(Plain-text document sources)
*-*-*

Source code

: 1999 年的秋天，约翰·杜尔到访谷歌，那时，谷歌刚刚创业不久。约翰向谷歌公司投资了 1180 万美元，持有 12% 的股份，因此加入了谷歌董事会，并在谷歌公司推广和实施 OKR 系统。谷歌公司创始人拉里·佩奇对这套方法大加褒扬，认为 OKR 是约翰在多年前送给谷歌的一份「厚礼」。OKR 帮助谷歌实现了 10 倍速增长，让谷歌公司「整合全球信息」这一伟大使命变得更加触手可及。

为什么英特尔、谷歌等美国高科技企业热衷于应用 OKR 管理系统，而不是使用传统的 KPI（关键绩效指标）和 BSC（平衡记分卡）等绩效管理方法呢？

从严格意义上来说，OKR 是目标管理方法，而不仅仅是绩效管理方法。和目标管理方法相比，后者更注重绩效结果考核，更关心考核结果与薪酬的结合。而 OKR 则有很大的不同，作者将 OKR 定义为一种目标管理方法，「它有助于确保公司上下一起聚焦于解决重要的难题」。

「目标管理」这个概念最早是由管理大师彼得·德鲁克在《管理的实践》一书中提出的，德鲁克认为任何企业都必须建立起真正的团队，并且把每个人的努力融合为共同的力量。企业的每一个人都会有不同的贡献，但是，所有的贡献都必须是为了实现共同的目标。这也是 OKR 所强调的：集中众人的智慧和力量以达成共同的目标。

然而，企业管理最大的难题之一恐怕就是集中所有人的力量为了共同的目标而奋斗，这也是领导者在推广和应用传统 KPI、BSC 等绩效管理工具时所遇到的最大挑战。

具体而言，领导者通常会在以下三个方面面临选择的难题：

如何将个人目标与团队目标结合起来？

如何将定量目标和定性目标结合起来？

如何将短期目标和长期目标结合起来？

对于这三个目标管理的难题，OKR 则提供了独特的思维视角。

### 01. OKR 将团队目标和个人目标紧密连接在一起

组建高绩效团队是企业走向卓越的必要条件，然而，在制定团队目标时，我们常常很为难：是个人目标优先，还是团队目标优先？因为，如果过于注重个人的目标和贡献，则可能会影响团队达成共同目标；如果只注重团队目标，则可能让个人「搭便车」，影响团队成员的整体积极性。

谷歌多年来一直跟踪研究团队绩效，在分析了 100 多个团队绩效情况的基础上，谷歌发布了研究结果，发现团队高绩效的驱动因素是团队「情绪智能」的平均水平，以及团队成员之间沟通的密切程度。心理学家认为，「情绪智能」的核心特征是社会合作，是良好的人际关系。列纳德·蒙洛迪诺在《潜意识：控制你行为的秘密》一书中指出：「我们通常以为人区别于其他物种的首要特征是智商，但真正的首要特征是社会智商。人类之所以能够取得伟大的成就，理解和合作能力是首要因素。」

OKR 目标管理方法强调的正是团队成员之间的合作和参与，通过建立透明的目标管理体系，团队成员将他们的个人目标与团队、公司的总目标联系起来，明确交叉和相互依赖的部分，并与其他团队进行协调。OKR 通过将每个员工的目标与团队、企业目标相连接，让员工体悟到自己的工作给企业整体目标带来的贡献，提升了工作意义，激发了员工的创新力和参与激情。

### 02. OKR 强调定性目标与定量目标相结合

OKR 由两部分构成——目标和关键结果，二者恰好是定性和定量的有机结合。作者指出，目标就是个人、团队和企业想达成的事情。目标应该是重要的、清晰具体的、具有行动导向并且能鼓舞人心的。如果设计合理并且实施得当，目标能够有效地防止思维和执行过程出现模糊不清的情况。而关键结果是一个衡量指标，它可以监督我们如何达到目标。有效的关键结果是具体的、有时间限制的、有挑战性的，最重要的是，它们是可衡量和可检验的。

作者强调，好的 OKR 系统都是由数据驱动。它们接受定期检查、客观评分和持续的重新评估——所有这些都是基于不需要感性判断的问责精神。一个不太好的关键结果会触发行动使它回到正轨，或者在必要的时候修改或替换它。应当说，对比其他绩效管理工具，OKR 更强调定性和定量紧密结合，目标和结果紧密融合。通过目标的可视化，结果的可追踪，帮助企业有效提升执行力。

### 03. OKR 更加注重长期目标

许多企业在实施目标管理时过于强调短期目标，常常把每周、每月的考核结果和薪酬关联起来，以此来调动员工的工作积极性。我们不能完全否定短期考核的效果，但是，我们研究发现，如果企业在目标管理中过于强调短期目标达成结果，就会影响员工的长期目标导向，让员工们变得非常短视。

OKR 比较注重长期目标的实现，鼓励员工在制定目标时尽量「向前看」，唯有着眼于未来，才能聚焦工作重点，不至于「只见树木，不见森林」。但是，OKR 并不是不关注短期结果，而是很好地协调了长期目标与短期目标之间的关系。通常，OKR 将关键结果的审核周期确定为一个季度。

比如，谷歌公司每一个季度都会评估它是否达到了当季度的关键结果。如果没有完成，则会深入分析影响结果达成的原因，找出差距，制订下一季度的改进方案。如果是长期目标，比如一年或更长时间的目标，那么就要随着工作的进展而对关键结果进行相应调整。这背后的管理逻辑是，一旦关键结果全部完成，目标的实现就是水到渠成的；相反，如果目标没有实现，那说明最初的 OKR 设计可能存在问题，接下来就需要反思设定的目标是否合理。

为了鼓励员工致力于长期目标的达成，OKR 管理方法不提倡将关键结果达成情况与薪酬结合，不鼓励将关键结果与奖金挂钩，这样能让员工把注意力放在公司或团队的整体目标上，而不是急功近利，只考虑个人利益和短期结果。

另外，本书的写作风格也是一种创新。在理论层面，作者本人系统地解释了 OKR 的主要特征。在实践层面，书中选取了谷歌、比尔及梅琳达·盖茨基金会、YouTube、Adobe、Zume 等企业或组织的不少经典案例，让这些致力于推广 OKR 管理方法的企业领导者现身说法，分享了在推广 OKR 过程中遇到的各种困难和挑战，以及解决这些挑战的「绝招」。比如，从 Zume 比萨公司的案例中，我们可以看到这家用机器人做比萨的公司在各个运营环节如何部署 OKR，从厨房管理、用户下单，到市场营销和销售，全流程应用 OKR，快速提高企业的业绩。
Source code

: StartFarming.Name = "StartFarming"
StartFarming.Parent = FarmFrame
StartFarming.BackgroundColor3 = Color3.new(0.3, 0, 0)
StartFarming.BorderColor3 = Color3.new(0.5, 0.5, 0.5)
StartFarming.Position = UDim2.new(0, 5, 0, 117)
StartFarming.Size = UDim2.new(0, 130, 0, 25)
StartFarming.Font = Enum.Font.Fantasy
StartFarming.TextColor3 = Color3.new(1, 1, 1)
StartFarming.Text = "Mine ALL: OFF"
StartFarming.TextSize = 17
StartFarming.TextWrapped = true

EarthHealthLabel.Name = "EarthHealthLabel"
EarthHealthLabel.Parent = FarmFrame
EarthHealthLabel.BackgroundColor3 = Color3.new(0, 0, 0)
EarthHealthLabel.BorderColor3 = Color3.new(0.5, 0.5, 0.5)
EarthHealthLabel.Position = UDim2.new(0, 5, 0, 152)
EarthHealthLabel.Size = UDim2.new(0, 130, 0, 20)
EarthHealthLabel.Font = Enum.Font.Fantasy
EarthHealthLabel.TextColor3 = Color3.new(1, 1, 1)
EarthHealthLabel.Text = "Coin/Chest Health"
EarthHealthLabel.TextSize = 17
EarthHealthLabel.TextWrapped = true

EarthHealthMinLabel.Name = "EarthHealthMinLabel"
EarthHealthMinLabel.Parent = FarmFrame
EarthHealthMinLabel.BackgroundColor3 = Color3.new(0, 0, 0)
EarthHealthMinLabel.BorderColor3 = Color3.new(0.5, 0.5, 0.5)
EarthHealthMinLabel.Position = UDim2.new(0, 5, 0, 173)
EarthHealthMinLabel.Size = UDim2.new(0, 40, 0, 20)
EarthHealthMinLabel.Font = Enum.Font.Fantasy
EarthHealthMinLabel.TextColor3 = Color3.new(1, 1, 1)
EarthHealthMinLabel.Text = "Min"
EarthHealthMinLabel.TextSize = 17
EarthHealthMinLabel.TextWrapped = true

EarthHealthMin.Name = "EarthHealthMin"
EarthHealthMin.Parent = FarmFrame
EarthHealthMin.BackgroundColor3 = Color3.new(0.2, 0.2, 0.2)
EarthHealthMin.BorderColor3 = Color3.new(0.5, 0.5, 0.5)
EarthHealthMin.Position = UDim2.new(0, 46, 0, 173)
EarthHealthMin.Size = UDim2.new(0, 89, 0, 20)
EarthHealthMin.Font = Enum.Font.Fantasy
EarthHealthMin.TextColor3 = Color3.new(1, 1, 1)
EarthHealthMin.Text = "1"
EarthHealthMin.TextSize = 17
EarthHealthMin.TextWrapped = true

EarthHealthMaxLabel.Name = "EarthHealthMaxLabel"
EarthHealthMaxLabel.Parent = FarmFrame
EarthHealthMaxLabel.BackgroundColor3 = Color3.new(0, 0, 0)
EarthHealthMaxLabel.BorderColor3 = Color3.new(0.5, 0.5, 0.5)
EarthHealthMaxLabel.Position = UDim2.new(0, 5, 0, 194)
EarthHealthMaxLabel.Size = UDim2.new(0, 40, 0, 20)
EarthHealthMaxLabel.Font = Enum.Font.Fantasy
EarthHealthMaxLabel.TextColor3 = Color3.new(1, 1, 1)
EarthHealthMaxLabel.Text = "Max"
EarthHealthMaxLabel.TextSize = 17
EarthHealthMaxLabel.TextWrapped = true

*-*-*

_Aim of the task:_ Rewrite the listing above as a JSON list of strings with one string per line and no blank lines, starting at the line that contains "### 03. OKR 更加注重长期目标" and ending after the line that contains "EarthHealthLabel.TextWrapped = true".

_Answer below:_
[
  "### 03. OKR 更加注重长期目标",
  "许多企业在实施目标管理时过于强调短期目标，常常把每周、每月的考核结果和薪酬关联起来，以此来调动员工的工作积极性。我们不能完全否定短期考核的效果，但是，我们研究发现，如果企业在目标管理中过于强调短期目标达成结果，就会影响员工的长期目标导向，让员工们变得非常短视。",
  "OKR 比较注重长期目标的实现，鼓励员工在制定目标时尽量「向前看」，唯有着眼于未来，才能聚焦工作重点，不至于「只见树木，不见森林」。但是，OKR 并不是不关注短期结果，而是很好地协调了长期目标与短期目标之间的关系。通常，OKR 将关键结果的审核周期确定为一个季度。",
  "比如，谷歌公司每一个季度都会评估它是否达到了当季度的关键结果。如果没有完成，则会深入分析影响结果达成的原因，找出差距，制订下一季度的改进方案。如果是长期目标，比如一年或更长时间的目标，那么就要随着工作的进展而对关键结果进行相应调整。这背后的管理逻辑是，一旦关键结果全部完成，目标的实现就是水到渠成的；相反，如果目标没有实现，那说明最初的 OKR 设计可能存在问题，接下来就需要反思设定的目标是否合理。",
  "为了鼓励员工致力于长期目标的达成，OKR 管理方法不提倡将关键结果达成情况与薪酬结合，不鼓励将关键结果与奖金挂钩，这样能让员工把注意力放在公司或团队的整体目标上，而不是急功近利，只考虑个人利益和短期结果。",
  "另外，本书的写作风格也是一种创新。在理论层面，作者本人系统地解释了 OKR 的主要特征。在实践层面，书中选取了谷歌、比尔及梅琳达·盖茨基金会、YouTube、Adobe、Zume 等企业或组织的不少经典案例，让这些致力于推广 OKR 管理方法的企业领导者现身说法，分享了在推广 OKR 过程中遇到的各种困难和挑战，以及解决这些挑战的「绝招」。比如，从 Zume 比萨公司的案例中，我们可以看到这家用机器人做比萨的公司在各个运营环节如何部署 OKR，从厨房管理、用户下单，到市场营销和销售，全流程应用 OKR，快速提高企业的业绩。",
  "Source code",
  ": StartFarming.Name = \"StartFarming\"",
  "StartFarming.Parent = FarmFrame",
  "StartFarming.BackgroundColor3 = Color3.new(0.3, 0, 0)",
  "StartFarming.BorderColor3 = Color3.new(0.5, 0.5, 0.5)",
  "StartFarming.Position = UDim2.new(0, 5, 0, 117)",
  "StartFarming.Size = UDim2.new(0, 130, 0, 25)",
  "StartFarming.Font = Enum.Font.Fantasy",
  "StartFarming.TextColor3 = Color3.new(1, 1, 1)",
  "StartFarming.Text = \"Mine ALL: OFF\"",
  "StartFarming.TextSize = 17",
  "StartFarming.TextWrapped = true",
  "EarthHealthLabel.Name = \"EarthHealthLabel\"",
  "EarthHealthLabel.Parent = FarmFrame",
  "EarthHealthLabel.BackgroundColor3 = Color3.new(0, 0, 0)",
  "EarthHealthLabel.BorderColor3 = Color3.new(0.5, 0.5, 0.5)",
  "EarthHealthLabel.Position = UDim2.new(0, 5, 0, 152)",
  "EarthHealthLabel.Size = UDim2.new(0, 130, 0, 20)",
  "EarthHealthLabel.Font = Enum.Font.Fantasy",
  "EarthHealthLabel.TextColor3 = Color3.new(1, 1, 1)",
  "EarthHealthLabel.Text = \"Coin/Chest Health\"",
  "EarthHealthLabel.TextSize = 17",
  "EarthHealthLabel.TextWrapped = true"
]